D’altro canto, è urgente intervenire per inquadrare l’utilizzo dell’IA nei luoghi di lavoro in termini di privacy, sicurezza, equità e diritti del lavoro, così come per garantire responsabilità, trasparenza e “spiegabilità” delle decisioni supportate dall’IA. La legislazione esistente in molti Paesi comprende disposizioni che sono rilevanti anche per l’IA. Ad esempio, tutti i Paesi Ocse hanno una legislazione che mira a proteggere i dati e la privacy, e in alcuni di loro, come l’Italia, la legislazione esistente contro la discriminazione è stata già applicata con successo in cause giudiziarie relative all’uso dell’IA sul posto di lavoro.

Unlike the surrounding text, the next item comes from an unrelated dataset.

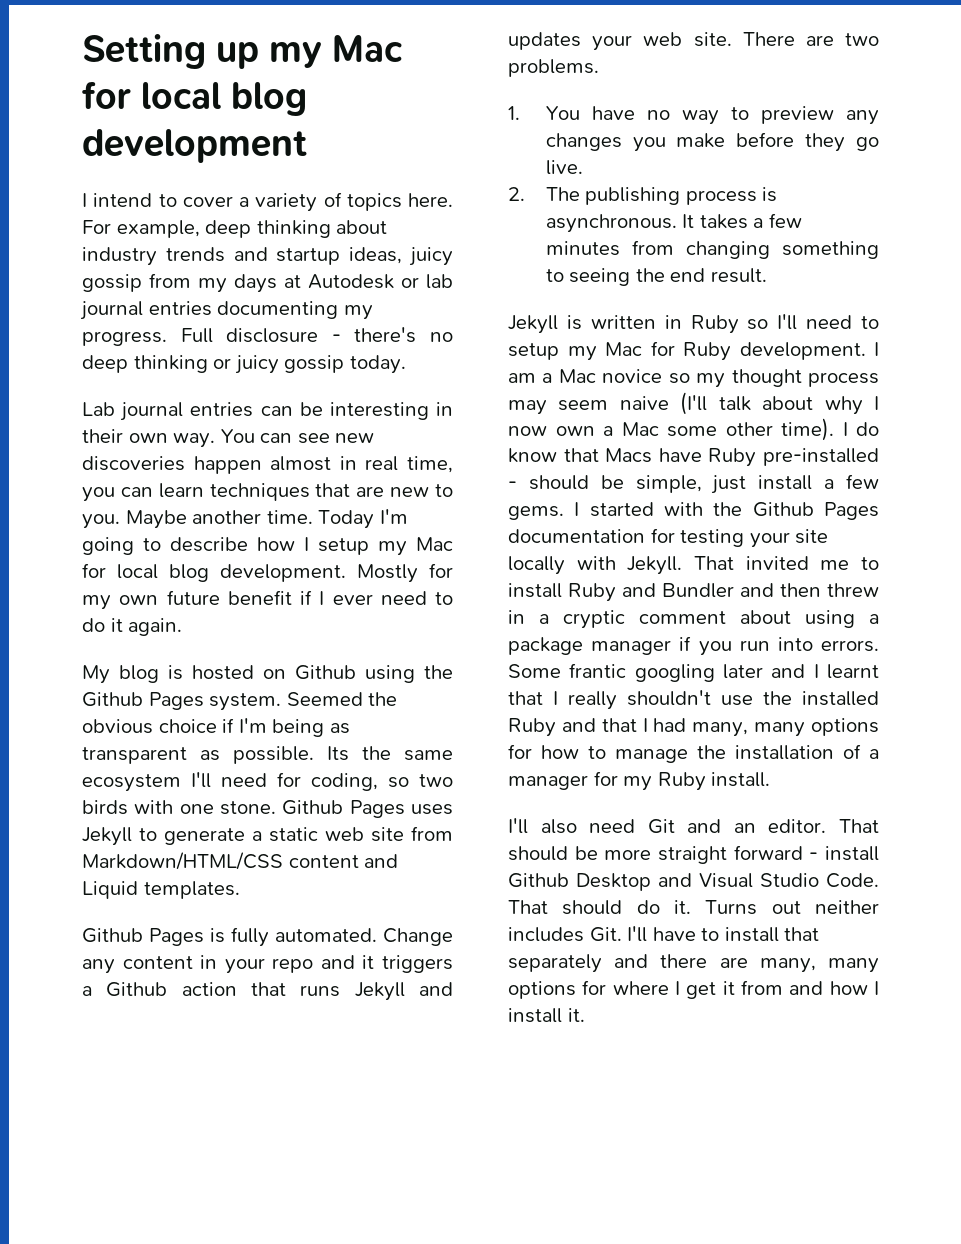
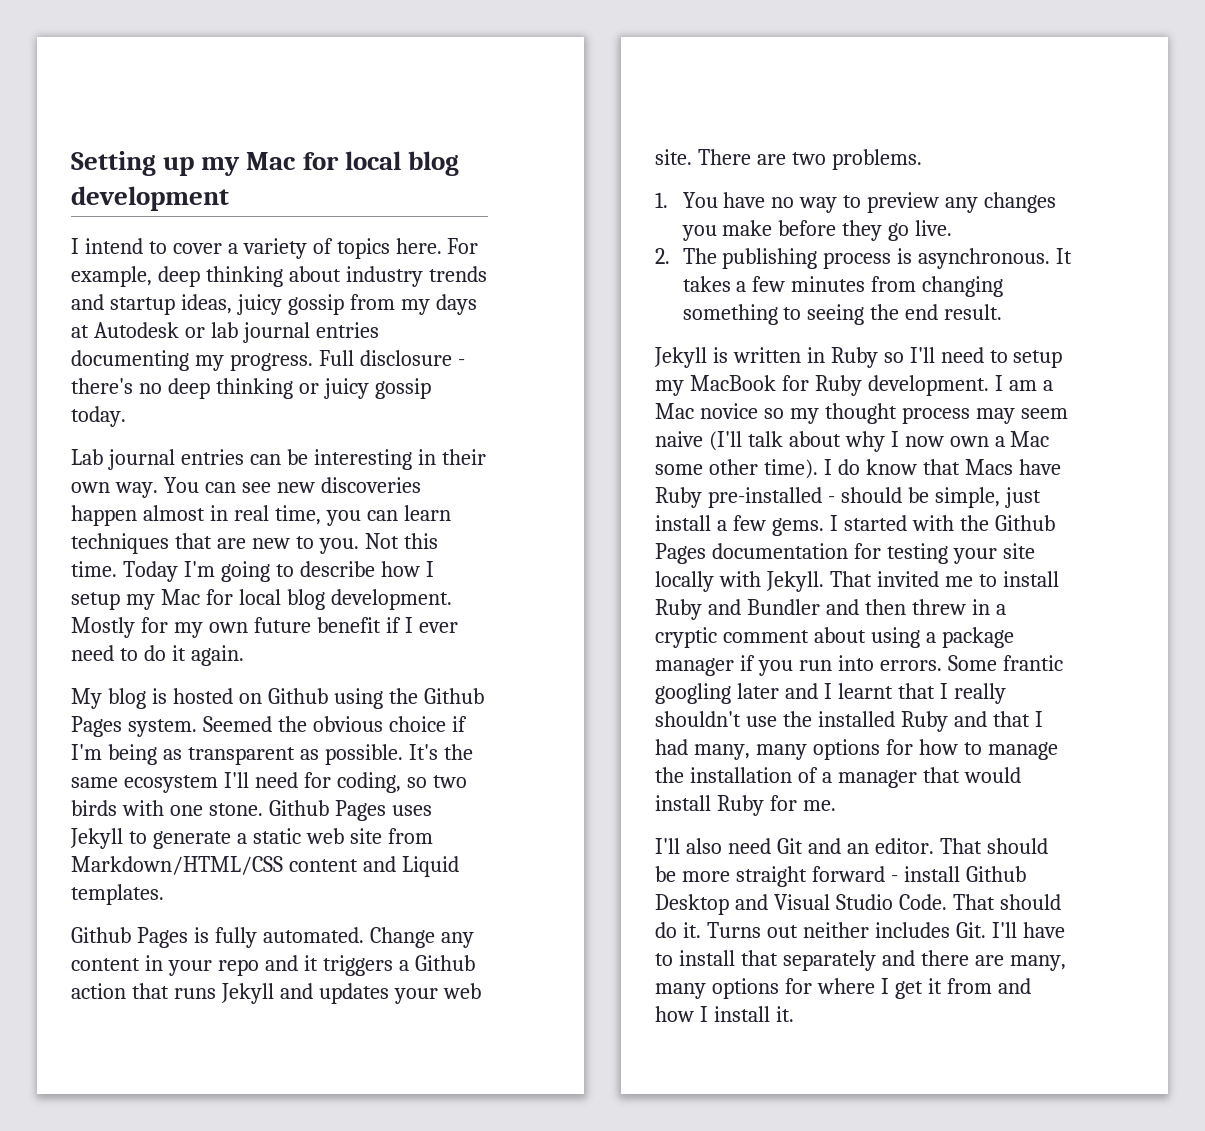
[125,510,262,529] Maybe another -> [364,533,438,549] Not this
[327,746,349,761] Its -> [408,744,438,760] It's
[605,342,642,356] Mac -> [689,375,776,391] MacBook
[593,771,771,791] for my Ruby install. -> [922,767,1021,783] [655,795,836,816] that would install Ruby for me.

Ma non basta. L’utilizzo dell’IA a supporto di decisioni che incidono su opportunità e diritti dei lavoratori deve essere accompagnato da informazioni accessibili e comprensibili e da responsabilità definite. Ciò suggerisce la necessità di un intervento normativo specifico. In questo senso deve essere letta la proposta di legge europea sull’IA, che adotta un approccio basato sul rischio per garantire che i sistemi di IA siano supervisionati da persone, siano sicuri, trasparenti, tracciabili e non discriminatori.
La preoccupazione di molti esperti è che il ritmo dell’intervento pubblico non sia al passo con i rapidi sviluppi dell’IA, soprattutto quella generativa, e che la risposta politica manchi di specificità e applicabilità. In questo senso l’Unione europea ha annunciato l’intenzione di introdurre un codice di condotta volontario sull’IA da adottare rapidamente. Ma occorre anche un’azione a livello internazionale. Il “Processo di Hiroshima sull’IA”, lanciato dal G7 a maggio, dà una prima risposta con l’obiettivo di allineare i paesi del G7 (compresa l’Ue) intorno a un approccio concordato sull’IA generativa. La cooperazione internazionale è fondamentale per garantire un approccio comune che eviti una frammentazione degli sforzi che danneggerebbe l’innovazione e creerebbe un vuoto normativo che potrebbe portare a una corsa al ribasso.